I screamed, dropped the hammer, and dove away from the opening. The little white arachnids tested the air with their tiny claws and tails, as if claiming this new land as their own. 

The end of the bat was just within arm’s reach.  I wrapped my fingers around the knob at the bottom and slowly dragged the implement to me, afraid that sudden movements would startle the creatures and they’d run beneath something, where they would plot to overthrow me and Tansly another day.  Not in my house. 

Lonnie had shown me the correct way to stomp a scorpion without being stung, even while barefoot (which I currently was), but I didn’t feel like testing my skills. I brought the bat down on the first scorpion, and it exploded like an overripe grape.  The other four seemed stunned for a second by the sound of the impact, so I capitalized and pounded the rest of them into oblivion.

The board had snapped back into place when I had dove away like a scared little girl.  With the bat still in my right hand, I took the hammer in my left and lifted the board again, more carefully this time. 

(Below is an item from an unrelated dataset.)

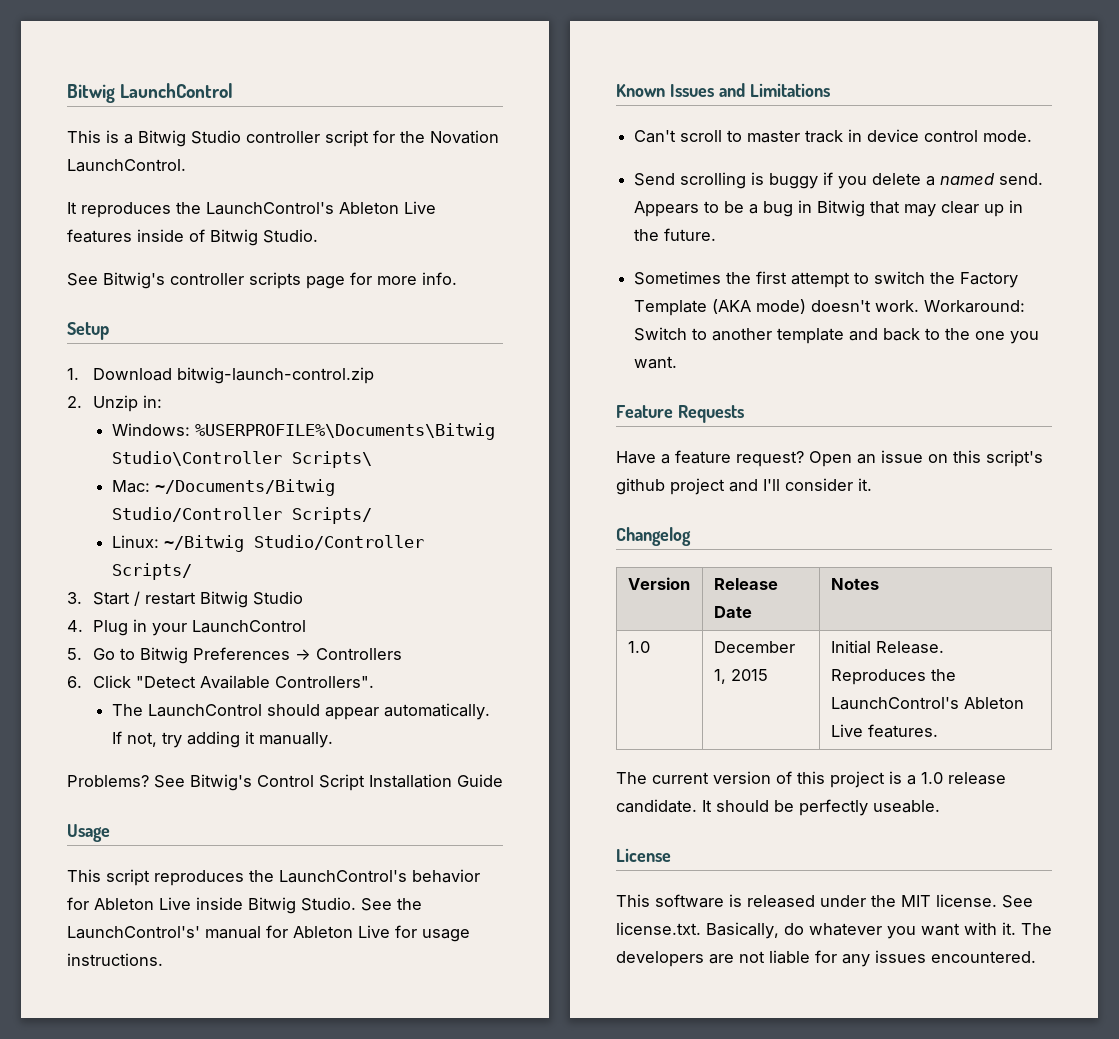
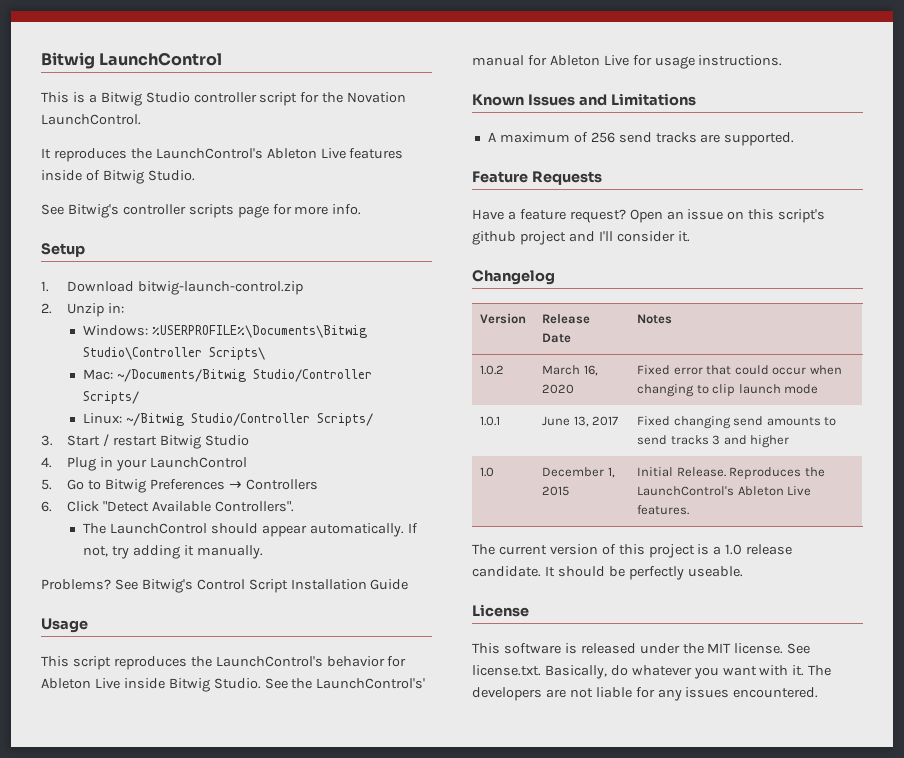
[634,129,1033,143] [634,172,1044,189] [634,200,1024,217] [634,228,717,241] [634,271,1019,288] [634,299,1026,316] [634,327,1040,344] [634,356,678,369] Can't scroll to master track in device control mode. // Send scrolling is buggy if you delete a named send. Appears to be a bug in Bitwig that may clear up in the future. // Sometimes the first attempt to switch the Factory Template (AKA mode) doesn't work. Workaround: Switch to another template and back to the one you want. -> [487,132,795,146] A maximum of 256 send tracks are supported.
(879, 584) none -> [479,365,504,375] [541,365,598,376] [541,384,574,394] [636,365,842,375] [636,384,819,397] [479,416,500,426] [541,416,619,427] [636,416,837,429] [636,435,790,448] // 1.0.2 | March 16, 2020 | Fixed error that could occur when changing to clip launch mode // 1.0.1 | June 13, 2017 | Fixed changing send amounts to send tracks 3 and higher

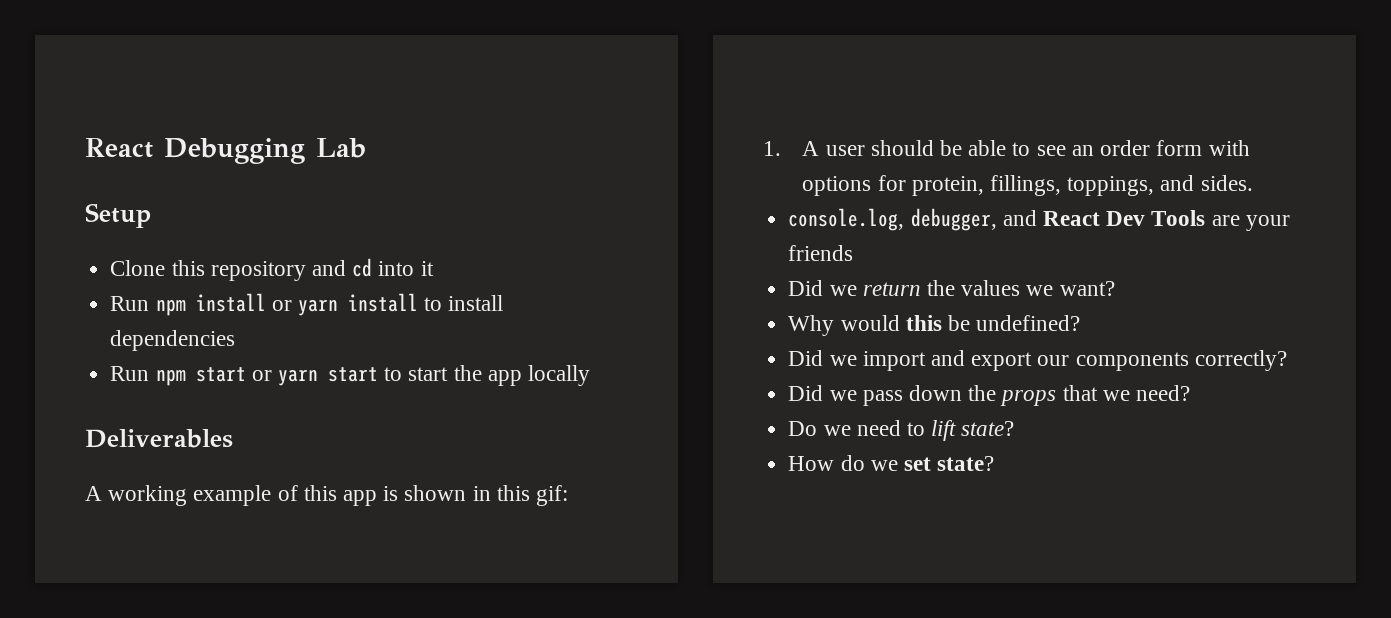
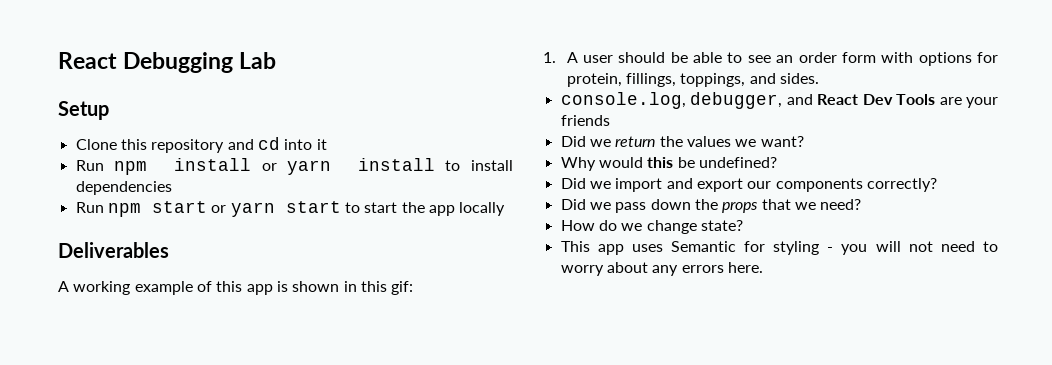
[788,420,1015,441] // Do we need to lift state? -> (862, 204) none
[903,456,995,471] set state? -> [646,220,743,234] [560,241,998,255] [560,262,763,276] change state? // This app uses Semantic for styling - you will not need to worry about any errors here.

When I had first moved into the shack, Lonnie and Still Wind had explained the problem with scorpions that many dwellings in the Mojave developed, and had explained that the shack was no different.  The first three days I had slept in my car, because I was too terrified to sleep in the house.  But, after three solid days of killing scorpions every hour, I finally stopped seeing them, and assumed that my scorpion days were over. 

But, it turns out, scorpions are like crazy exes:  just when you think you’ve seen the last of them, they come crawling out of the woodwork. 

Beneath the board I found myself peeking into a meager little crawlspace.  And there I saw at least three times as many tiny, white scorpions as I had just pounded into pulp on my kitchen floor.  It was a nest.  It must have been full of scorpion eggs (just the thinking those words made my skin crawl) when I exterminated all the others from the shack.  They must have hatched not long ago. 

I quickly slammed the board back into place and carefully cleaned up the smashed scorpions from the floor and the bat with a handful of Clorox wipes.  Then picked up the hammer from the floor, picked a few nails out of the junk drawer, and hammered the board so securely into place that it would never squeak again. 

The radio had changed songs, and now blared Rock You Like a Hurricane from the living room.  Heh. Fitting.  I beat the last nail into the board to the rhythm of the music, then stood with the hammer in one hand and the bat in the other, once again feeling like a total badass. 

As I stood in the doorway, hoping I looked as awesome as I felt, Tansly burbled happily to me from her crib.  “That’s right, baby,” I told her in my best tough-guy voice.  “This house is safe for another night.  Your dad’s a real man.”